Bild nicht mehr verfügbar.

Die Briten sind endgültig auf dem Weg raus aus der EU (Illustration mit Spielzeugfiguren).

Foto: REUTERS/Dado Ruvic/Illustration/File Photo

Wie vertragstreu ist Großbritannien? Zu Beginn einer neuen Verhandlungsrunde über das künftige Verhältnis der Insel zur EU wurde diese Frage in vielen europäischen Hauptstädten erörtert. Zuverlässigen Berichten zufolge enthält ein neues Gesetz der konservativen Regierung Klauseln, die dem erst im Jänner 2020 ratifizierten Austrittsvertrag zuwiderlaufen. In den Gesprächen mit Brüssel mahnt Premier Boris Johnson zur Eile. Sollte bis zum Gipfel Mitte Oktober keine Einigung vorliegen, werde es keinen Handelsvertrag geben. "Das sollten wir akzeptieren." Auch ohne Verabredung ("No Deal") werde sein Land "gewaltig gedeihen".

Einem später bestätigten Bericht der Financial Times zufolge will Johnson seine Kompromisslosigkeit mit dem "Binnenmarkt"-Gesetz unterstreichen, das am Mittwoch zur ersten Lesung ins Unterhaus kommt. Das im Juli vorgelegte Weißbuch nennt den Zweck des umfangreichen Gesetzeswerkes einen ordnungsgemäßen Transfer von EU-Zuständigkeiten an London; dagegen laufen die Regionalregierungen von Schottland und Wales Sturm, sie fürchten eine Beschneidung ihrer Kompetenzen.

Downing Street beschwichtigt

Offenbar sollen aber zusätzliche Klauseln zur künftigen Staatshilfe für Unternehmen und externe Zölle die Regeln des mit der EU vereinbarten Austrittsvertrages aushebeln. Das Nordirland-Protokoll sollte die offene Grenze zwischen der britischen Provinz und der Republik Irland offenhalten. Weil dadurch ein Teil des Vereinigten Königreiches quasi Teil des Binnenmarktes bleibt, sieht die Verabredung begrenzte Zoll- und Veterinärkontrollen zwischen der Hauptinsel Großbritannien und Nordirland vor.

Aus der Downing Street wurde das Vorhaben am Montag heruntergespielt: Von einem Wortbruch könne keine Rede sein, teilte ein Sprecher mit. Vielmehr stelle das neue Gesetz "begrenzte und vernünftige Schritte" dar, um angeblich bestehende Unklarheit zu beseitigen. Beim Thema Nordirland sei das Abkommen zwischen der EU und Großbritannien "widersprüchlich", meinte der Premierminister am Montag gegenüber Zeitung "Telegraph".

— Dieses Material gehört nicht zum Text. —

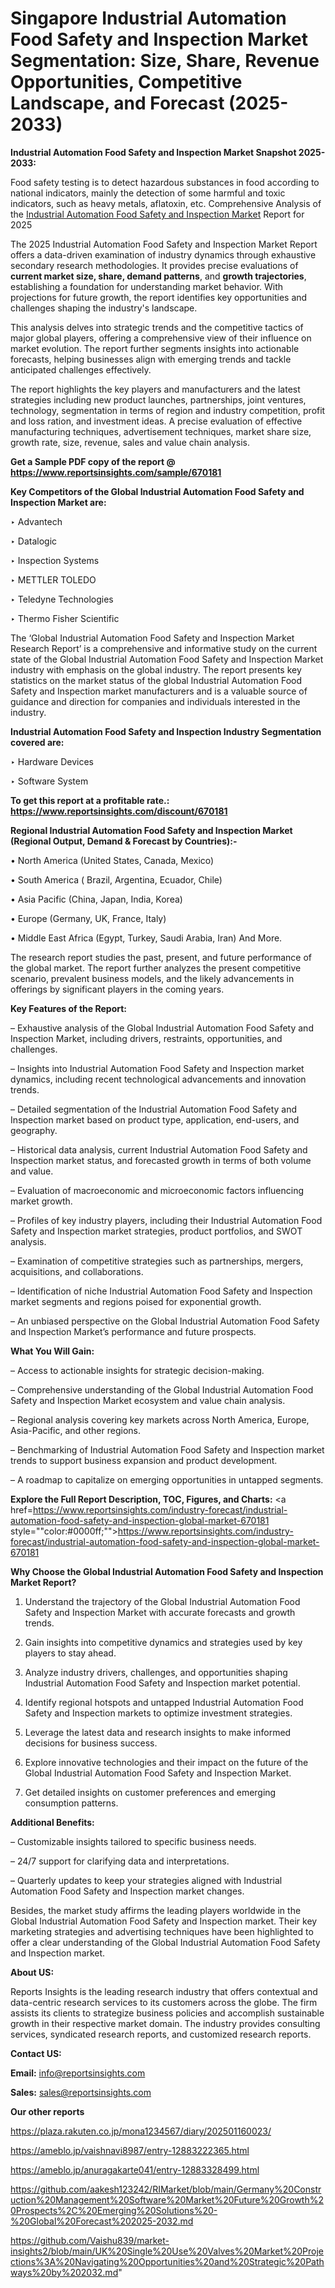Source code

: # Singapore Industrial Automation Food Safety and Inspection Market Segmentation: Size, Share, Revenue Opportunities, Competitive Landscape, and Forecast (2025-2033)

<strong>Industrial Automation Food Safety and Inspection Market Snapshot 2025-2033:</strong>

Food safety testing is to detect hazardous substances in food according to national indicators, mainly the detection of some harmful and toxic indicators, such as heavy metals, aflatoxin, etc. Comprehensive Analysis of the <a href=https://www.reportsinsights.com/sample/670181>Industrial Automation Food Safety and Inspection Market</a> Report for 2025

The 2025 Industrial Automation Food Safety and Inspection Market Report offers a data-driven examination of industry dynamics through exhaustive secondary research methodologies. It provides precise evaluations of <strong>current market size, share, demand patterns</strong>, and <strong>growth trajectories</strong>, establishing a foundation for understanding market behavior. With projections for future growth, the report identifies key opportunities and challenges shaping the industry's landscape.

This analysis delves into strategic trends and the competitive tactics of major global players, offering a comprehensive view of their influence on market evolution. The report further segments insights into actionable forecasts, helping businesses align with emerging trends and tackle anticipated challenges effectively.

The report highlights the key players and manufacturers and the latest strategies including new product launches, partnerships, joint ventures, technology, segmentation in terms of region and industry competition, profit and loss ration, and investment ideas. A precise evaluation of effective manufacturing techniques, advertisement techniques, market share size, growth rate, size, revenue, sales and value chain analysis.

<strong>Get a Sample PDF copy of the report @ <a href=https://www.reportsinsights.com/sample/670181 style=color:#0000ff;>https://www.reportsinsights.com/sample/670181</a></strong>

<strong>Key Competitors of the Global Industrial Automation Food Safety and Inspection Market are:</strong>

‣ Advantech

‣ Datalogic

‣ Inspection Systems

‣ METTLER TOLEDO

‣ Teledyne Technologies

‣ Thermo Fisher Scientific

The ‘Global Industrial Automation Food Safety and Inspection Market Research Report’ is a comprehensive and informative study on the current state of the Global Industrial Automation Food Safety and Inspection Market industry with emphasis on the global industry. The report presents key statistics on the market status of the global Industrial Automation Food Safety and Inspection market manufacturers and is a valuable source of guidance and direction for companies and individuals interested in the industry.

<strong>Industrial Automation Food Safety and Inspection Industry Segmentation covered are:</strong>

‣ Hardware Devices

‣ Software System

<strong>To get this report at a profitable rate.: <a href=https://www.reportsinsights.com/discount/670181 style=color:#0000ff;>https://www.reportsinsights.com/discount/670181</a></strong>

<strong>Regional Industrial Automation Food Safety and Inspection Market (Regional Output, Demand &amp; Forecast by Countries):-</strong>

• North America (United States, Canada, Mexico)

• South America ( Brazil, Argentina, Ecuador, Chile)

• Asia Pacific (China, Japan, India, Korea)

• Europe (Germany, UK, France, Italy)

• Middle East Africa (Egypt, Turkey, Saudi Arabia, Iran) And More.

The research report studies the past, present, and future performance of the global market. The report further analyzes the present competitive scenario, prevalent business models, and the likely advancements in offerings by significant players in the coming years.

<strong>Key Features of the Report:</strong>

– Exhaustive analysis of the Global Industrial Automation Food Safety and Inspection Market, including drivers, restraints, opportunities, and challenges.

– Insights into Industrial Automation Food Safety and Inspection market dynamics, including recent technological advancements and innovation trends.

– Detailed segmentation of the Industrial Automation Food Safety and Inspection market based on product type, application, end-users, and geography.

– Historical data analysis, current Industrial Automation Food Safety and Inspection market status, and forecasted growth in terms of both volume and value.

– Evaluation of macroeconomic and microeconomic factors influencing market growth.

– Profiles of key industry players, including their Industrial Automation Food Safety and Inspection market strategies, product portfolios, and SWOT analysis.

– Examination of competitive strategies such as partnerships, mergers, acquisitions, and collaborations.

– Identification of niche Industrial Automation Food Safety and Inspection market segments and regions poised for exponential growth.

– An unbiased perspective on the Global Industrial Automation Food Safety and Inspection Market’s performance and future prospects.

<strong>What You Will Gain:</strong>

– Access to actionable insights for strategic decision-making.

– Comprehensive understanding of the Global Industrial Automation Food Safety and Inspection Market ecosystem and value chain analysis.

– Regional analysis covering key markets across North America, Europe, Asia-Pacific, and other regions.

– Benchmarking of Industrial Automation Food Safety and Inspection market trends to support business expansion and product development.

– A roadmap to capitalize on emerging opportunities in untapped segments.

<strong>Explore the Full Report Description, TOC, Figures, and Charts:</strong>
<a href=https://www.reportsinsights.com/industry-forecast/industrial-automation-food-safety-and-inspection-global-market-670181 style=""color:#0000ff;"">https://www.reportsinsights.com/industry-forecast/industrial-automation-food-safety-and-inspection-global-market-670181</a>

<strong>Why Choose the Global Industrial Automation Food Safety and Inspection Market Report?</strong>

1. Understand the trajectory of the Global Industrial Automation Food Safety and Inspection Market with accurate forecasts and growth trends.

2. Gain insights into competitive dynamics and strategies used by key players to stay ahead.

3. Analyze industry drivers, challenges, and opportunities shaping Industrial Automation Food Safety and Inspection market potential.

4. Identify regional hotspots and untapped Industrial Automation Food Safety and Inspection markets to optimize investment strategies.

5. Leverage the latest data and research insights to make informed decisions for business success.

6. Explore innovative technologies and their impact on the future of the Global Industrial Automation Food Safety and Inspection Market.

7. Get detailed insights on customer preferences and emerging consumption patterns.

<strong>Additional Benefits:</strong>

– Customizable insights tailored to specific business needs.

– 24/7 support for clarifying data and interpretations.

– Quarterly updates to keep your strategies aligned with Industrial Automation Food Safety and Inspection market changes.

Besides, the market study affirms the leading players worldwide in the Global Industrial Automation Food Safety and Inspection market. Their key marketing strategies and advertising techniques have been highlighted to offer a clear understanding of the Global Industrial Automation Food Safety and Inspection market.

<strong><strong>About US</strong>:</strong>

Reports Insights is the leading research industry that offers contextual and data-centric research services to its customers across the globe. The firm assists its clients to strategize business policies and accomplish sustainable growth in their respective market domain. The industry provides consulting services, syndicated research reports, and customized research reports.

<strong>Contact US:</strong>

<p class=><b>Email:</b> <a href=mailto:info@reportsinsights.com>info@reportsinsights.com</a></p>
<p class=><b>Sales:</b> <a href=mailto:sales@reportsinsights.com>sales@reportsinsights.com</a></p>

<strong>Our other reports</strong>

<a href=https://plaza.rakuten.co.jp/mona1234567/diary/202501160023/>https://plaza.rakuten.co.jp/mona1234567/diary/202501160023/</a>

<a href=https://ameblo.jp/vaishnavi8987/entry-12883222365.html>https://ameblo.jp/vaishnavi8987/entry-12883222365.html</a>

<a href=https://ameblo.jp/anuragakarte041/entry-12883328499.html>https://ameblo.jp/anuragakarte041/entry-12883328499.html</a>

<a href=https://github.com/aakesh123242/RIMarket/blob/main/Germany%20Construction%20Management%20Software%20Market%20Future%20Growth%20Prospects%2C%20Emerging%20Solutions%20-%20Global%20Forecast%202025-2032.md>https://github.com/aakesh123242/RIMarket/blob/main/Germany%20Construction%20Management%20Software%20Market%20Future%20Growth%20Prospects%2C%20Emerging%20Solutions%20-%20Global%20Forecast%202025-2032.md</a>

<a href=https://github.com/Vaishu839/market-insights2/blob/main/UK%20Single%20Use%20Valves%20Market%20Projections%3A%20Navigating%20Opportunities%20and%20Strategic%20Pathways%20by%202032.md>https://github.com/Vaishu839/market-insights2/blob/main/UK%20Single%20Use%20Valves%20Market%20Projections%3A%20Navigating%20Opportunities%20and%20Strategic%20Pathways%20by%202032.md</a>"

Ganz so harmlos scheinen die Partner die neue Initiative Londons nicht zu beurteilen. Sie verlasse sich darauf, dass das Königreich den Austrittsvertrag umsetze, schrieb EU-Kommissionspräsidentin Ursula von der Leyen. Dies sei "eine Verpflichtung nach internationalem Recht und Voraussetzung der zukünftigen Partnerschaft". Dublins Außenminister Simon Coveney nannte die Pläne "sehr unklug". Der irische Ministerpräsident Micheal Martin warnte die Regierung in London in einem Interview, ein Bruch des Brexit-Abkommens würde dazu führen, dass alle Verhandlungen "null und nichtig" seien.

"Extrem beunruhigend"

Der Europa-Experte der Regierungsfraktion Fine Gael im irischen Parlament, Neale Richmond, sprach bei der BBC von einem "extrem beunruhigenden" Vorgang. Ausdrücklich wehrte sich Richmond auch gegen die Londoner Beruhigungsparole, die künftigen Handelsbeziehungen mit dem größten Binnenmarkt der Welt würden eine "australische Lösung" darstellen. "Ich nenne es die Lösung für Somalia und die Mongolei. Es ist bizarr und rücksichtslos."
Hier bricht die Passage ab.